Session Hijack Impersonation
- The MCP client authenticates with the MCP server, creating a persistent session ID.
- The attacker obtains the session ID.
- The attacker makes calls to the MCP server using the session ID.
- MCP server does not check for additional authorization and treats the attacker as a legitimate user, allowing unauthorized access or actions.
Mitigation
To prevent session hijacking and event injection attacks, the following mitigations should be implemented:
MCP servers that implement authorization MUST verify all inbound requests. MCP Servers MUST NOT use sessions for authentication.

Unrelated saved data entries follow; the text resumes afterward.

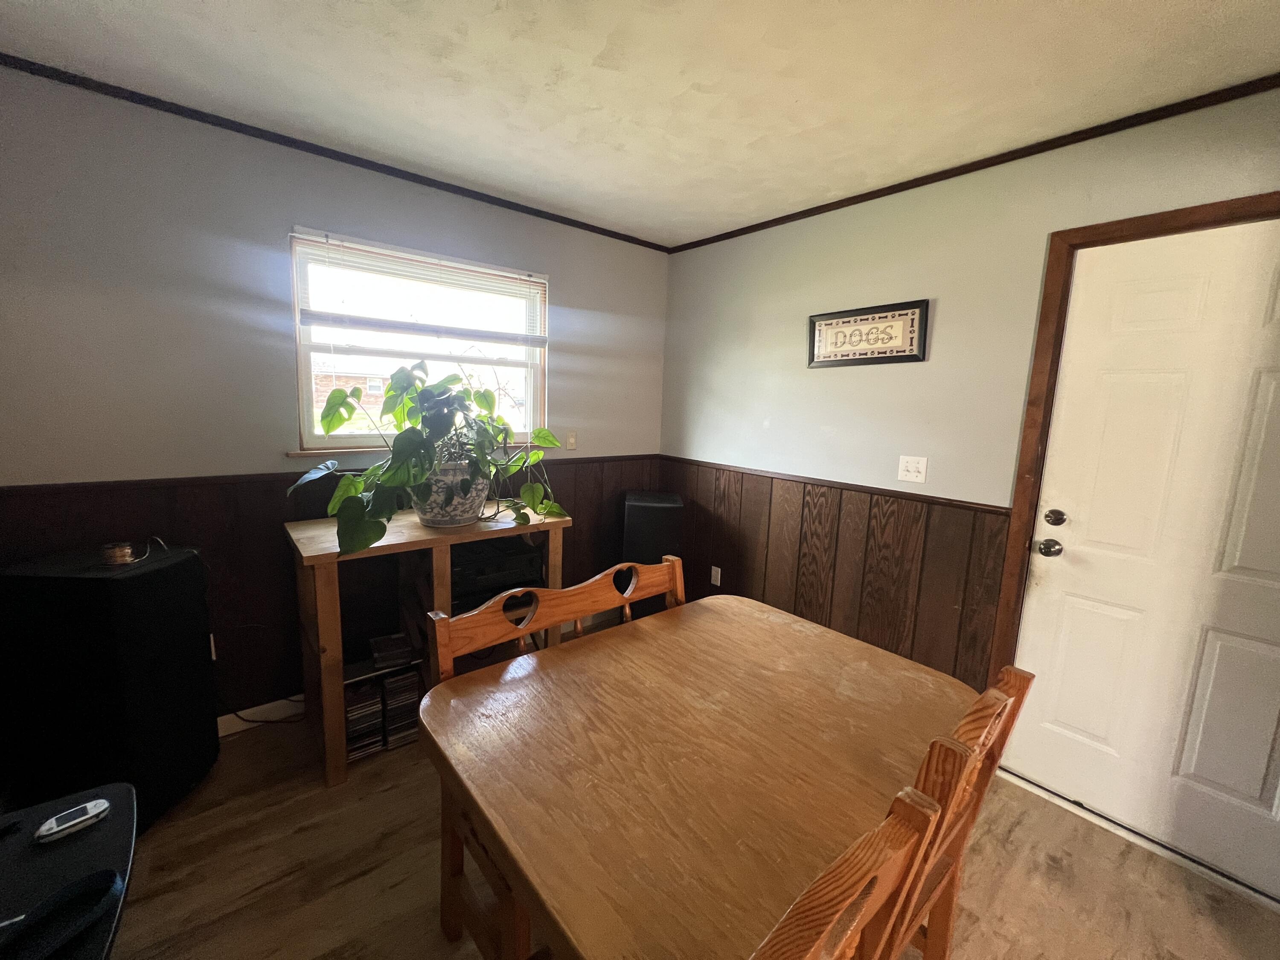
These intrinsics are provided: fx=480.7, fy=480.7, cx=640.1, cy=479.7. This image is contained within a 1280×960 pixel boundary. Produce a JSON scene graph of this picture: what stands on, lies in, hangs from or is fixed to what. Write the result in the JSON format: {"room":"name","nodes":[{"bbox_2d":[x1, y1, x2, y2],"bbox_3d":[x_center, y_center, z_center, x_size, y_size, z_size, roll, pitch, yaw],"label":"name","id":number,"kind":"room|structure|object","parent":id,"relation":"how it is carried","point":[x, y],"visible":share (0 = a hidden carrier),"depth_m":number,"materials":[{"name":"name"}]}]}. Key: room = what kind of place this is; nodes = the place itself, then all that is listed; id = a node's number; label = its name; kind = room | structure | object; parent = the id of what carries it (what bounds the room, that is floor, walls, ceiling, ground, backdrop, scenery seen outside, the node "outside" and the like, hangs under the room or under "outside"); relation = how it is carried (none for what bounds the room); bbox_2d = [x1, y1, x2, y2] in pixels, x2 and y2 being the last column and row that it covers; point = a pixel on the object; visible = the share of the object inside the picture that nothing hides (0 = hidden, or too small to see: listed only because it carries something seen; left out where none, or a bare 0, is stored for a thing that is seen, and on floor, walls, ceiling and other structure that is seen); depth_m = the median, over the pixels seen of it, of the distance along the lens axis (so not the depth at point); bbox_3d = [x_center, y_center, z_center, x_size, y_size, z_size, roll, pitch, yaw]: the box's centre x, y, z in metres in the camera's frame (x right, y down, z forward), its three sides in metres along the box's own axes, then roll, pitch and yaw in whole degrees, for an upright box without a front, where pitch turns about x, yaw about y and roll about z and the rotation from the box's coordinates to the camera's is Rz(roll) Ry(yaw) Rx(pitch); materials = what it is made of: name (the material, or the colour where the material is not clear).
{"room":"dining room","nodes":[
{"label":"dining room","id":0,"kind":"room"},
{"bbox_2d":[0,68,671,727],"bbox_3d":[-1.344,-0.176,2.303,3.863,2.468,0.147,-5,11,-39],"label":"left wall","id":1,"kind":"structure","parent":0,"point":[308,208],"depth_m":1.86,"materials":[{"name":"grey paint"}]},
{"bbox_2d":[216,693,307,736],"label":"baseboard","id":2,"kind":"structure","parent":1,"relation":"attached to","point":[223,732],"depth_m":2.12,"materials":[{"name":"white paint"}]},
{"bbox_2d":[0,454,663,720],"bbox_3d":[-1.142,0.488,2.449,2.987,1.030,0.017,-5,11,-39],"label":"wood wainscoting","id":3,"kind":"structure","parent":1,"relation":"attached to","point":[216,487],"depth_m":2.04,"materials":[{"name":"brown wood"}]},
{"bbox_2d":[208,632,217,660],"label":"wall socket","id":4,"kind":"object","parent":3,"relation":"attached to","point":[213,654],"visible":0.14,"depth_m":1.98,"materials":[{"name":"white"}]},
{"bbox_2d":[0,53,668,251],"bbox_3d":[-1.291,-1.398,2.160,3.619,0.037,0.028,-5,11,-39],"label":"crown molding","id":5,"kind":"structure","parent":1,"relation":"attached to","point":[221,125],"depth_m":1.97,"materials":[{"name":"wood"}]},
{"bbox_2d":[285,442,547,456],"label":"window sill","id":6,"kind":"structure","parent":1,"relation":"attached to","point":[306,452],"depth_m":2.28,"materials":[{"name":"wood"}]},
{"bbox_2d":[288,226,549,452],"bbox_3d":[-1.044,-0.629,2.479,1.218,0.966,0.129,-5,11,-39],"label":"window","id":7,"kind":"structure","parent":1,"relation":"in","point":[528,407],"depth_m":2.40,"materials":[{"name":"white"}]},
{"bbox_2d":[293,228,549,345],"bbox_3d":[-0.988,-0.859,2.362,1.122,0.471,0.049,-5,11,-39],"label":"window blind","id":8,"kind":"object","parent":7,"relation":"attached to","point":[316,313],"visible":0.99,"depth_m":2.27,"materials":[{"name":"white plastic"}]},
{"bbox_2d":[565,430,577,450],"bbox_3d":[-0.422,-0.241,2.952,0.073,0.117,0.017,-5,11,-39],"label":"light switch","id":9,"kind":"object","parent":1,"relation":"attached to","point":[571,439],"visible":0.99,"depth_m":2.95,"materials":[{"name":"plastic"}]},
{"bbox_2d":[0,0,1279,248],"bbox_3d":[0.160,-1.120,0.364,4.023,0.103,4.619,-5,11,-39],"label":"ceiling","id":10,"kind":"structure","parent":0,"point":[621,141],"depth_m":1.50,"materials":[{"name":"white paint"}]},
{"bbox_2d":[95,665,1279,959],"bbox_3d":[0.076,1.422,0.666,4.155,0.101,4.638,-5,11,-39],"label":"floor","id":11,"kind":"structure","parent":0,"point":[258,902],"depth_m":1.50,"materials":[{"name":"brown wood"}]},
{"bbox_2d":[0,781,137,959],"bbox_3d":[-1.061,1.015,0.679,0.535,0.632,0.702,-5,11,-39],"label":"black table","id":12,"kind":"object","parent":11,"relation":"on","point":[67,850],"visible":0.78,"depth_m":0.83,"materials":[{"name":"black"}]},
{"bbox_2d":[0,867,124,959],"bbox_3d":[-0.902,0.659,0.685,0.192,0.039,0.125,-5,11,-39],"label":"black strap","id":13,"kind":"object","parent":12,"relation":"on","point":[109,875],"visible":1,"depth_m":0.73,"materials":[{"name":"black"}]},
{"bbox_2d":[33,797,112,843],"bbox_3d":[-1.038,0.621,0.879,0.093,0.023,0.044,-5,11,-39],"label":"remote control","id":14,"kind":"object","parent":12,"relation":"on","point":[96,810],"visible":0.99,"depth_m":0.87,"materials":[{"name":"white plastic"}]},
{"bbox_2d":[0,544,219,831],"bbox_3d":[-1.778,0.702,1.630,0.393,0.897,0.357,2,9,1],"label":"speaker","id":15,"kind":"object","parent":11,"relation":"on","point":[165,571],"visible":0.87,"depth_m":1.48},
{"bbox_2d":[99,541,136,565],"bbox_3d":[-1.725,0.243,1.588,0.085,0.056,0.085,-5,11,-39],"label":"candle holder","id":16,"kind":"object","parent":15,"relation":"on","point":[117,552],"visible":0.99,"depth_m":1.56,"materials":[{"name":"metal"}]},
{"bbox_2d":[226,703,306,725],"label":"power cord","id":17,"kind":"object","parent":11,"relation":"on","point":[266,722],"visible":0.68,"depth_m":2.11,"materials":[{"name":"black plastic"}]},
{"bbox_2d":[285,505,567,784],"bbox_3d":[-0.915,0.640,2.207,1.043,0.906,0.525,-5,11,-39],"label":"wooden shelf","id":18,"kind":"object","parent":11,"relation":"on","point":[422,541],"visible":0.57,"depth_m":1.97,"materials":[{"name":"brown wood"}]},
{"bbox_2d":[344,677,384,758],"bbox_3d":[-1.184,0.973,2.017,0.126,0.239,0.230,-5,11,-39],"label":"cd stack","id":19,"kind":"object","parent":18,"relation":"in","point":[350,711],"visible":0.68,"depth_m":1.95,"materials":[{"name":"black plastic"}]},
{"bbox_2d":[369,632,413,669],"bbox_3d":[-1.089,0.740,2.109,0.149,0.054,0.182,-3,10,-29],"label":"small box","id":20,"kind":"object","parent":18,"relation":"in","point":[377,654],"visible":0.99,"depth_m":2.07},
{"bbox_2d":[381,668,422,746],"bbox_3d":[-1.047,0.964,2.105,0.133,0.250,0.224,-5,11,-39],"label":"cd stack","id":21,"kind":"object","parent":18,"relation":"in","point":[409,722],"visible":0.79,"depth_m":2.02,"materials":[{"name":"black plastic"}]},
{"bbox_2d":[410,460,489,526],"bbox_3d":[-0.855,0.056,2.157,0.368,0.264,0.352,-5,11,-39],"label":"plant pot","id":22,"kind":"object","parent":18,"relation":"on","point":[465,514],"visible":0.68,"depth_m":2.03,"materials":[{"name":"white ceramic"}]},
{"bbox_2d":[289,362,569,555],"bbox_3d":[-0.812,-0.119,2.050,1.058,0.685,0.686,-5,11,-39],"label":"potted plant","id":23,"kind":"object","parent":22,"relation":"in","point":[330,423],"visible":0.94,"depth_m":1.92,"materials":[{"name":"green plant"}]},
{"bbox_2d":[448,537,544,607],"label":"stereo receiver","id":24,"kind":"object","parent":18,"relation":"in","point":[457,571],"visible":0.65,"depth_m":2.17,"materials":[{"name":"black"}]},
{"bbox_2d":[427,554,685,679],"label":"wooden chair","id":25,"kind":"object","parent":11,"relation":"on","point":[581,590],"visible":0.25,"depth_m":1.45,"materials":[{"name":"brown wood"}]},
{"bbox_2d":[622,490,683,614],"bbox_3d":[0.071,0.537,3.083,0.347,0.886,0.357,2,9,-1],"label":"black speaker","id":26,"kind":"object","parent":11,"relation":"on","point":[637,517],"visible":0.65,"depth_m":2.90,"materials":[{"name":"black"}]},
{"bbox_2d":[412,592,979,959],"bbox_3d":[0.162,0.919,1.270,1.189,0.734,0.944,-5,11,-39],"label":"dining table","id":27,"kind":"object","parent":11,"relation":"on","point":[459,700],"visible":0.94,"depth_m":1.00,"materials":[{"name":"brown wood"}]},
{"bbox_2d":[747,786,941,959],"bbox_3d":[0.021,0.892,0.717,0.525,0.926,0.493,-5,11,-39],"label":"wooden chair","id":28,"kind":"object","parent":11,"relation":"on","point":[894,832],"visible":0.92,"depth_m":0.59,"materials":[{"name":"brown wood"}]},
{"bbox_2d":[892,662,1035,959],"bbox_3d":[0.425,0.836,1.106,0.481,0.950,0.515,-5,11,-39],"label":"wooden chair","id":29,"kind":"object","parent":11,"relation":"on","point":[1010,676],"visible":0.28,"depth_m":0.93,"materials":[{"name":"brown wood"}]},
{"bbox_2d":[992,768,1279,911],"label":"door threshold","id":30,"kind":"object","parent":11,"relation":"on","point":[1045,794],"visible":0.78,"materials":[{"name":"metal"}]},
{"bbox_2d":[661,82,1279,697],"bbox_3d":[1.522,-0.007,1.925,0.145,2.465,4.188,-5,11,-39],"label":"right wall","id":31,"kind":"structure","parent":0,"point":[817,423],"depth_m":2.13,"materials":[{"name":"paint"}]},
{"bbox_2d":[663,456,1012,689],"bbox_3d":[0.801,0.493,2.713,0.019,0.995,2.025,-5,11,-39],"label":"wood wainscoting","id":32,"kind":"structure","parent":31,"relation":"attached to","point":[912,504],"depth_m":2.39,"materials":[{"name":"brown wood"}]},
{"bbox_2d":[709,564,722,585],"bbox_3d":[0.480,0.610,3.062,0.009,0.116,0.071,-5,11,-39],"label":"wall socket","id":33,"kind":"object","parent":32,"relation":"attached to","point":[719,574],"visible":0.98,"depth_m":3.06,"materials":[{"name":"white plastic"}]},
{"bbox_2d":[806,298,929,367],"bbox_3d":[1.053,-0.686,2.300,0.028,0.270,0.581,-5,11,-39],"label":"framed sign","id":34,"kind":"object","parent":31,"relation":"attached to","point":[820,329],"visible":1,"depth_m":2.27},
{"bbox_2d":[896,455,928,483],"bbox_3d":[1.222,-0.049,2.170,0.019,0.115,0.118,-5,11,-39],"label":"light switch","id":35,"kind":"object","parent":31,"relation":"attached to","point":[920,466],"visible":0.96,"depth_m":2.17,"materials":[{"name":"white plastic"}]},
{"bbox_2d":[669,73,1279,251],"bbox_3d":[1.371,-1.259,1.923,0.026,0.041,3.464,-5,11,-39],"label":"crown molding","id":36,"kind":"structure","parent":31,"relation":"attached to","point":[1021,157],"depth_m":1.80,"materials":[{"name":"brown wood"}]},
{"bbox_2d":[989,190,1279,696],"bbox_3d":[1.861,0.219,1.584,0.165,2.141,0.973,-5,11,-39],"label":"door frame","id":37,"kind":"structure","parent":31,"relation":"attached to","point":[1019,496],"depth_m":1.78,"materials":[{"name":"brown wood"}]},
{"bbox_2d":[1007,221,1279,901],"bbox_3d":[1.841,0.255,1.517,0.112,2.036,0.886,-5,11,-39],"label":"door","id":38,"kind":"structure","parent":31,"relation":"in","point":[1220,654],"depth_m":1.62,"materials":[{"name":"white paint"}]},
{"label":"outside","id":39,"kind":"structure","parent":0,"visible":0},
{"bbox_2d":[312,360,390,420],"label":"brick house","id":40,"kind":"structure","parent":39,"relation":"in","point":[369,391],"materials":[{"name":"brick"}]}
]}

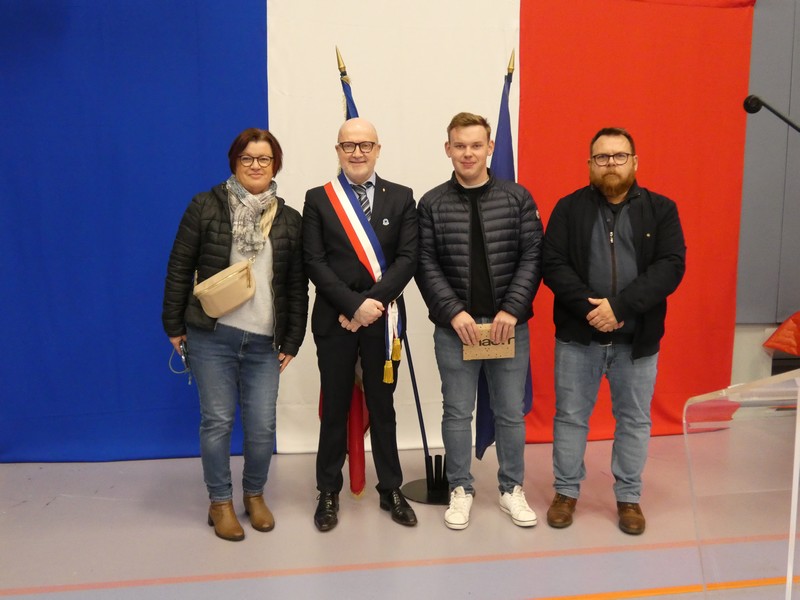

MCP servers MUST use secure, non-deterministic session IDs. Generated session IDs (e.g., UUIDs) SHOULD use secure random number generators. Avoid predictable or sequential session identifiers that could be guessed by an attacker. Rotating or expiring session IDs can also reduce the risk.
MCP servers SHOULD bind session IDs to user-specific information.
When storing or transmitting session-related data (e.g., in a queue), combine the session ID with information unique to the authorized user, such as their internal user ID. Use a key format like <user_id>:<session_id>
. This ensures that even if an attacker guesses a session ID, they cannot impersonate another user as the user ID is derived from the user token and not provided by the client.
MCP servers can optionally leverage additional unique identifiers.